Profs. LIN Yangting and LIN Honglei of the Chinese Academy of Sciences’ Institute of Geology and Geophysics (IGGCAS) discovered water signals in reflectance spectral data from the lunar surface acquired by the Chang’E-5 lander, providing the first evidence of in-situ detection of water on the Moon.

The existence of water (as hydroxyl and/or H2O) on the Moon has been demonstrated by several orbital observations and sample measurements done over the last decade. On the other hand, no in-situ observations have ever been carried out on the moon’s surface.

Chang’E-5 landed on one of the Moon’s youngest mare basalts in a mid-high latitude and returned 1,731 g of samples. The lunar mineralogical spectrometer (LMS) onboard the lander, however, performed spectral reflectance measurements of the regolith and a rock before sampling and returning the lunar soil to Earth, offering an unprecedented chance to assess lunar surface water.

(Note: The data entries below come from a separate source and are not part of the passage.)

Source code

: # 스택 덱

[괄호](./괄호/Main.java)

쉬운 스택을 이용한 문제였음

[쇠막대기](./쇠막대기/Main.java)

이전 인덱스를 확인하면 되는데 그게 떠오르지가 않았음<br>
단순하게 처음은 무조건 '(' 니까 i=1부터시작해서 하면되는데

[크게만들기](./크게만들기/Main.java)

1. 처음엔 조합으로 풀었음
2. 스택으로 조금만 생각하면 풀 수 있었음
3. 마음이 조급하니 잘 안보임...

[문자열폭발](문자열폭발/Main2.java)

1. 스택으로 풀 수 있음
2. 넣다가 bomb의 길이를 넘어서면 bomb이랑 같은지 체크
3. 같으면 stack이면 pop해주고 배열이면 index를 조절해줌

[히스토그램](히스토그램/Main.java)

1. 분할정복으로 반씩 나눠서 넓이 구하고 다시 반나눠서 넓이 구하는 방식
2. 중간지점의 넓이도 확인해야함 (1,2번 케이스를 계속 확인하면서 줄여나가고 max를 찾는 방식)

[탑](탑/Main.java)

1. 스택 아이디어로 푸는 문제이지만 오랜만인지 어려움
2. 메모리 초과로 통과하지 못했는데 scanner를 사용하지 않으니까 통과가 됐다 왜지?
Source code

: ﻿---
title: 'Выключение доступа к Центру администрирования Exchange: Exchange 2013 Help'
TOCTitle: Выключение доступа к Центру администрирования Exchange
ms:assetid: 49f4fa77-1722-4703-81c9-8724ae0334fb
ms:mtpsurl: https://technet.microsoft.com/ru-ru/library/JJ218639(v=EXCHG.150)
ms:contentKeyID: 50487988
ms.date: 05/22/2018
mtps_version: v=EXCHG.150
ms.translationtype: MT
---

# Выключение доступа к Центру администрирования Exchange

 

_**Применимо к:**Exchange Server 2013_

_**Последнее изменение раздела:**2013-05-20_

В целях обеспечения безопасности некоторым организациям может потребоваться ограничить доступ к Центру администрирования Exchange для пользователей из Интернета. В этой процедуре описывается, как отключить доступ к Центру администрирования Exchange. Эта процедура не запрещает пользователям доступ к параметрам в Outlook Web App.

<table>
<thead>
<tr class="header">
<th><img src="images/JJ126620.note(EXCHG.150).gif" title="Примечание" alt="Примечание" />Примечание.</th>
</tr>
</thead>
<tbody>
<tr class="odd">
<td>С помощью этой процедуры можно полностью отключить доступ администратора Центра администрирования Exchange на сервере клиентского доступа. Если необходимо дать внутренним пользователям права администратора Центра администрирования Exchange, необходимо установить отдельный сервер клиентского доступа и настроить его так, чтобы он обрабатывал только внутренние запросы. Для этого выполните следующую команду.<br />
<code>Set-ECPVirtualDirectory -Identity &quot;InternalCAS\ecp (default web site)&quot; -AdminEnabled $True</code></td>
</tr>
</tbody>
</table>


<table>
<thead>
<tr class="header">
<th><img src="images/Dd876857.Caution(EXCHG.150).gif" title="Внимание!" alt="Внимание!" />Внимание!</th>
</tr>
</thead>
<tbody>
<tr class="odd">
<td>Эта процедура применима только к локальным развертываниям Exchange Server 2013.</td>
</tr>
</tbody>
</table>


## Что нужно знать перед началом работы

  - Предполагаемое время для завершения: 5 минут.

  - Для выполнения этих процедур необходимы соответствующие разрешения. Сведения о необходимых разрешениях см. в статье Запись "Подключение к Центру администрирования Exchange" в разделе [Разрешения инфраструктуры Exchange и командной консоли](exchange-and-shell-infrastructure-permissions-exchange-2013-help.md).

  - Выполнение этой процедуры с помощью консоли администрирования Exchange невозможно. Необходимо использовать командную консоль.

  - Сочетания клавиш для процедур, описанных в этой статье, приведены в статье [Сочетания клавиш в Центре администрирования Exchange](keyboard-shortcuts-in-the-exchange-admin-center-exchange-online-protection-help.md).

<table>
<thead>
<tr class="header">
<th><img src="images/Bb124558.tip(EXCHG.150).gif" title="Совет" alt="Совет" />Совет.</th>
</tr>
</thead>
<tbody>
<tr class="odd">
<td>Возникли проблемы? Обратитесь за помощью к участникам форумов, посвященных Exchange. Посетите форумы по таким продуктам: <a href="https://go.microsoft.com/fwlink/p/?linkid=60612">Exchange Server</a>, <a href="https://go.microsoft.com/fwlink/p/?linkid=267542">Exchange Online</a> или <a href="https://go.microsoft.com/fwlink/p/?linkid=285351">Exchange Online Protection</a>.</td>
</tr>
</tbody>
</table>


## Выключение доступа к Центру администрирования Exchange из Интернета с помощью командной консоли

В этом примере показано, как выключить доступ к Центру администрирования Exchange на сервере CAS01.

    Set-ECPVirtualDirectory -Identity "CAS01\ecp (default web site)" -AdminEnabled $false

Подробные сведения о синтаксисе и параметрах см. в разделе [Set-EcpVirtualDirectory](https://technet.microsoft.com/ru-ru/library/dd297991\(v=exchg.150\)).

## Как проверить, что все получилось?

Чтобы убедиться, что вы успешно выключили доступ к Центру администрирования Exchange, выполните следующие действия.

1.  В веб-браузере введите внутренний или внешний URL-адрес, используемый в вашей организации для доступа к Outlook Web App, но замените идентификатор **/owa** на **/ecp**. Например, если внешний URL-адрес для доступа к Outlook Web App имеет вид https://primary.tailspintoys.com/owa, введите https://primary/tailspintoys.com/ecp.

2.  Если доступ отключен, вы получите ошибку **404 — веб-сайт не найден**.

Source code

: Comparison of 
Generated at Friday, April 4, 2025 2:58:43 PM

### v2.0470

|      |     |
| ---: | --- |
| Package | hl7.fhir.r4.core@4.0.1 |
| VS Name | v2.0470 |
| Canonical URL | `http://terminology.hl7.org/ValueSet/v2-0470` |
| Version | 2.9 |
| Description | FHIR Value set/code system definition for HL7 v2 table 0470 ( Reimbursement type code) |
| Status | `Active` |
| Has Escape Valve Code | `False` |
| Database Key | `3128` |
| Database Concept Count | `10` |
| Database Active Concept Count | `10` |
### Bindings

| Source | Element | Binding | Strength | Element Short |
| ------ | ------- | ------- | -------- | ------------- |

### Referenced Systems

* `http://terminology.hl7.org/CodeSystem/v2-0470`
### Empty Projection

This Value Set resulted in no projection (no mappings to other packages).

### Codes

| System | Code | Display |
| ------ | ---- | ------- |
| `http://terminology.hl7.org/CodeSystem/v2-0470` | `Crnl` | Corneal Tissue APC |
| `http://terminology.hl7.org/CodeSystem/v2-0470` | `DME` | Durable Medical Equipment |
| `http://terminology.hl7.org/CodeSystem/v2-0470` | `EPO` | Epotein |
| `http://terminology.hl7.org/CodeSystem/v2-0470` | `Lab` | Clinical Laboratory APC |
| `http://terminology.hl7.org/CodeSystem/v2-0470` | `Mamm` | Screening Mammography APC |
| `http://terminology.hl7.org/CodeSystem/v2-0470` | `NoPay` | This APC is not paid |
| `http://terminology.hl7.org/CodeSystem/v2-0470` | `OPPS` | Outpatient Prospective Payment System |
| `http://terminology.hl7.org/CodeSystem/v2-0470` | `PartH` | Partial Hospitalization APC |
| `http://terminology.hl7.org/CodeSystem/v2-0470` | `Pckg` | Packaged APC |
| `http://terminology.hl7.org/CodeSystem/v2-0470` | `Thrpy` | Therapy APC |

Chang’E-5 lander detects water on the moon

Using spectral characteristics at ~3 μm, water (OH/H2O) can be detected. Thermal emission from the hot lunar surface, however, will drastically change and hide spectral characteristics above 2 μm.

Therefore, to correct the LMS spectra, scientists used a thermal correction model. Following this correction, the Chang’E-5 landing location noticed undeniable spectral absorptions at 2.85 μm.

Context images and water content at the Chang’E-5 landing site

The quantitative spectrum study shows that the lunar soil at the landing site has less than 120 ppm of water, which is mostly due to solar wind implantation. This is in accordance with the preliminary results of the Chang’E-5 samples that were returned to the lab.

A light and vesicular rock, on the other hand, showed substantially stronger absorption at 2.85 m, equal to an estimated 180 ppm of water, implying the presence of another water source from the lunar deep.

The findings of compositional and orbital remote sensing analysis indicate that the rock was extracted from an older basaltic unit and thrown to the Chang’E-5 landing site. As a result, the lower water content of the soil vs the higher water content of the rock fragment, shows that degassing of the mantle reservoir beneath the Chang’E-5 landing site took place.

This discovery is consistent with the extended volcanic eruptions in the Procellarum KREEP (potassium, rare earth elements, phosphorus) Terrain region, and it also provides critical geological background for the examination of the returned Chang’E-5 samples.